Madame la Procureure, le Samedi 27 Aout 2016, en effet, les Gabonnais, massivement sont allés aux urnes pour élire leur président. La constitution et la loi électorale en vigueur dans ce pays disent:” le scrutin présidentiel est au suffrage universel direct à un tour…La commission électorale organise le vote, fait le dépouillement, centralise les résultats qu’elle transmet au ministère de l’intérieur qui dans un délai de 3 jours, les annoncent…” Contrairement à cette loi sur laquelle les deux candidats et leurs partisans étaient d’accord, le candidat Ping, se déclare vainqueur et s’autoproclame President élu.
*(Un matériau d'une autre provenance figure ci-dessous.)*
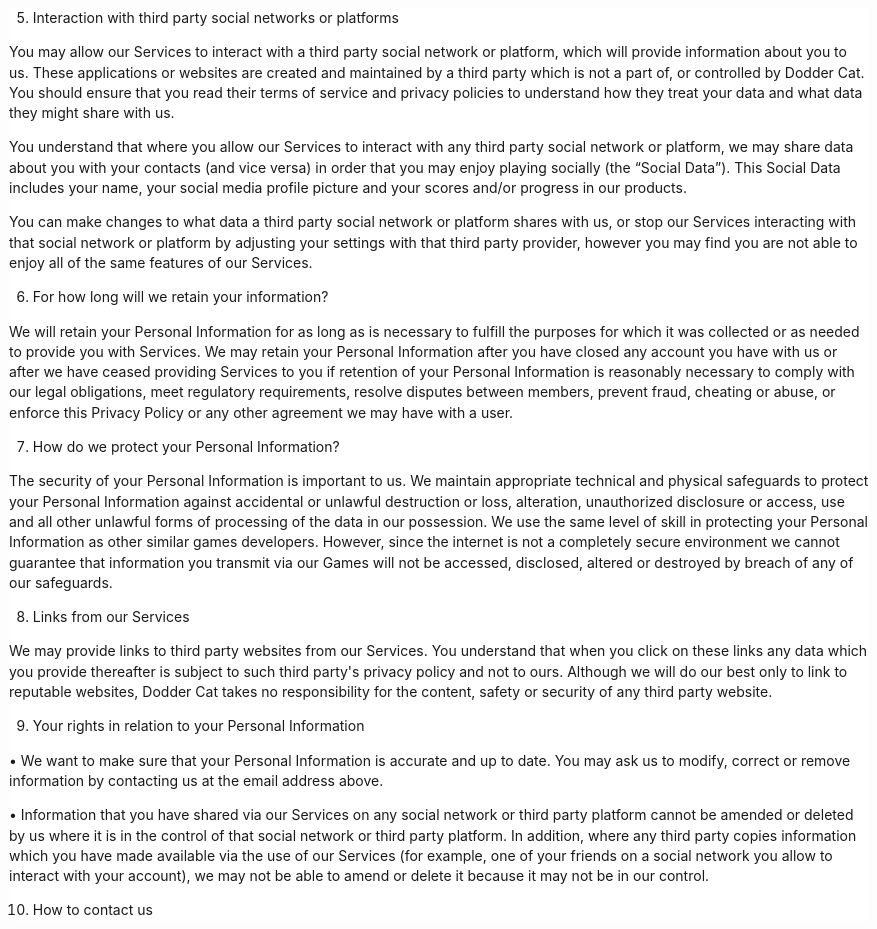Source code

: 5. Interaction with third party social networks or platforms
 
You may allow our Services to interact with a third party social network or platform, which will provide information about you to us. These applications or websites are created and maintained by a third party which is not a part of, or controlled by Dodder Cat. You should ensure that you read their terms of service and privacy policies to understand how they treat your data and what data they might share with us.
 
You understand that where you allow our Services to interact with any third party social network or platform, we may share data about you with your contacts (and vice versa) in order that you may enjoy playing socially (the “Social Data”). This Social Data includes your name, your social media profile picture and your scores and/or progress in our products.
 
You can make changes to what data a third party social network or platform shares with us, or stop our Services interacting with that social network or platform by adjusting your settings with that third party provider, however you may find you are not able to enjoy all of the same features of our Services.
 
6. For how long will we retain your information?
 
We will retain your Personal Information for as long as is necessary to fulfill the purposes for which it was collected or as needed to provide you with Services. We may retain your Personal Information after you have closed any account you have with us or after we have ceased providing Services to you if retention of your Personal Information is reasonably necessary to comply with our legal obligations, meet regulatory requirements, resolve disputes between members, prevent fraud, cheating or abuse, or enforce this Privacy Policy or any other agreement we may have with a user.
 
7. How do we protect your Personal Information?
 
The security of your Personal Information is important to us. We maintain appropriate technical and physical safeguards to protect your Personal Information against accidental or unlawful destruction or loss, alteration, unauthorized disclosure or access, use and all other unlawful forms of processing of the data in our possession. We use the same level of skill in protecting your Personal Information as other similar games developers. However, since the internet is not a completely secure environment we cannot guarantee that information you transmit via our Games will not be accessed, disclosed, altered or destroyed by breach of any of our safeguards.
 
8. Links from our Services
 
We may provide links to third party websites from our Services. You understand that when you click on these links any data which you provide thereafter is subject to such third party's privacy policy and not to ours. Although we will do our best only to link to reputable websites, Dodder Cat takes no responsibility for the content, safety or security of any third party website.
 
9. Your rights in relation to your Personal Information
 
•  We want to make sure that your Personal Information is accurate and up to date. You may ask us to modify, correct or remove information by contacting us at the email address above.
 
•  Information that you have shared via our Services on any social network or third party platform cannot be amended or deleted by us where it is in the control of that social network or third party platform. In addition, where any third party copies information which you have made available via the use of our Services (for example, one of your friends on a social network you allow to interact with your account), we may not be able to amend or delete it because it may not be in our control.
 
10. How to contact us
Deux jours après le ministre de l’intérieur déclare à son tour et officiellement, Ali, President sortant réélu. Comme il fallait s’y attendre dans ce cas, une crise post électorale s’ouvre.

Pour le règlement de cette crise, et pour épargner une guerre civile au Gabon, la communauté dite internationale notamment l’UE, la France, les USA ….et le candidat lui même proposent le recomptage comme recours….
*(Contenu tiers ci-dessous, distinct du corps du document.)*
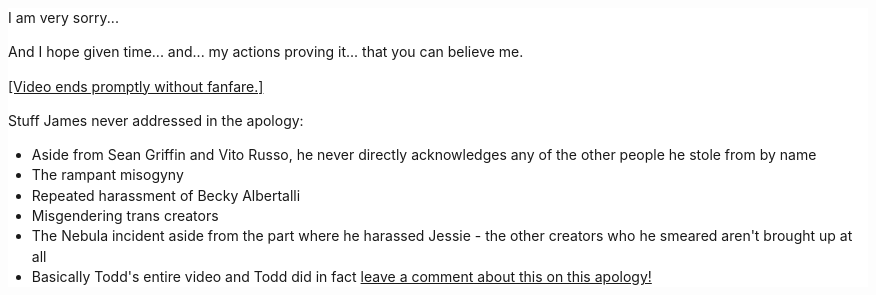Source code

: I am very sorry...

And I hope given time... and... my actions proving it... that you can believe me.

<u>[Video ends promptly without fanfare.]</u>

</james>
<comment {% include commenter for=rebo %}>

Stuff James never addressed in the apology:
- Aside from Sean Griffin and Vito Russo, he never directly acknowledges any of the other people he stole from by name
- The rampant misogyny
- Repeated harassment of Becky Albertalli
- Misgendering trans creators 
- The Nebula incident aside from the part where he harassed Jessie - the other creators who he smeared aren't brought up at all
- Basically Todd's entire video and Todd did in fact [leave a comment about this on this apology!](https://twitter.com/ShadowTodd/status/1762203400907968680/photo/1)


</comment>
</compare>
Madame la Procureure, il me semble qu’en fin 2010- début 2011, dans le cas ivoirien, GBAGBO Laurent, alors President sortant et déclaré réélu selon les lois ivoiriennes pour départager son camp et celui de son opposant Ouattra Alassane, qui avait été déclaré vainqueur par la Commission Électorale Indépendante, contrairement aux lois ivoiriennes, avait invité solennellement la communauté internationale au recomptage des votes….Ce que l’ONU, la France, l’UE, les USA…. avaient refusé. S’appuyant sur le légalisme et pour éviter la guerre il avait proposé le recomptage, la négociation. Son opposant Ouattara avec l’appui de Carter III, ambassadeur des USA en Côte d’ivoire et Jean Marc Simon, celui de la. France avait refusé cette voie. Eux tous avaient opté pour la solution finale: la guerre contre GBAGBO….Madame la Procureure les faits sont là, récents et connus…

Cette guerre imposée à la Côte d’ivoire et à ses institutions a eu des conséquences dramatiques que tout le monde entier connaît et pour lesquels la CPI, l’institution dont vous êtes la procureure juge Laurent GBAGBO et Charles Ble Goude.
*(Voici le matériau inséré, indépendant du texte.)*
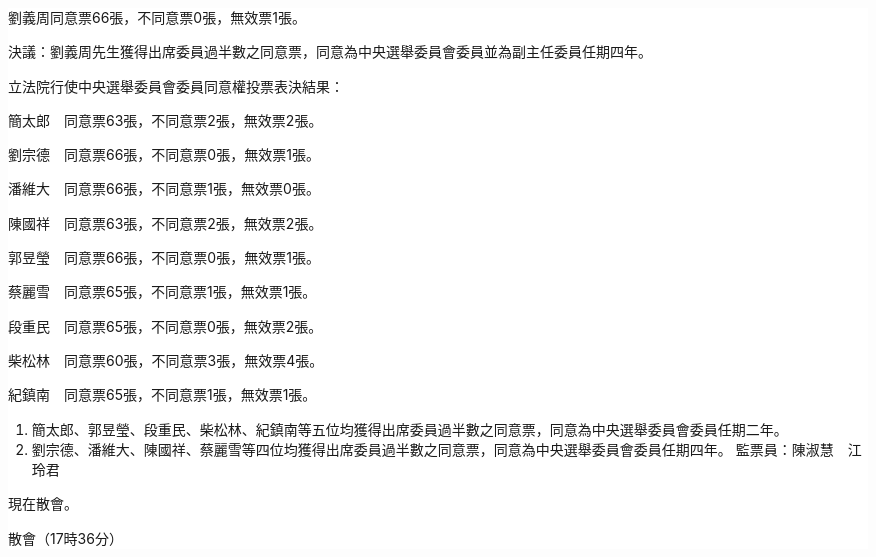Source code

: 劉義周同意票66張，不同意票0張，無效票1張。

決議：劉義周先生獲得出席委員過半數之同意票，同意為中央選舉委員會委員並為副主任委員任期四年。

立法院行使中央選舉委員會委員同意權投票表決結果：

簡太郎　同意票63張，不同意票2張，無效票2張。

劉宗德　同意票66張，不同意票0張，無效票1張。

潘維大　同意票66張，不同意票1張，無效票0張。

陳國祥　同意票63張，不同意票2張，無效票2張。

郭昱瑩　同意票66張，不同意票0張，無效票1張。

蔡麗雪　同意票65張，不同意票1張，無效票1張。

段重民　同意票65張，不同意票0張，無效票2張。

柴松林　同意票60張，不同意票3張，無效票4張。

紀鎮南　同意票65張，不同意票1張，無效票1張。

1. 簡太郎、郭昱瑩、段重民、柴松林、紀鎮南等五位均獲得出席委員過半數之同意票，同意為中央選舉委員會委員任期二年。
2. 劉宗德、潘維大、陳國祥、蔡麗雪等四位均獲得出席委員過半數之同意票，同意為中央選舉委員會委員任期四年。
監票員：陳淑慧　江玲君

現在散會。

散會（17時36分）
Madame la procureure, les juges vous avaient signifié que vos preuves étaient insuffisantes….La défense s’appuyant sur cela avait demandé de libérer les accusés pour insuffisance de preuves. Malgré toute vérité des faits, vous les avez maintenu en détention et les jugez jusqu’aujourd’hui dans un procès que nous avons finalement qualifié de celui #delahonte.

Madame la Procureure, comme la communauté internationale qui vous a mis en mission reconnaît finalement qu’en Afrique, dans une élection pour départager des candidats et vider un contentieux électoral, on peut désormais recompter les votes, tirez vous mêmes les leçons et faites agir votre conscience. Madame FATOU Bensouda, vous êtes Gambienne, donc africaine, abandonnez les poursuites contre les accusés. Libérez Laurent GBAGBO et Ble Goude.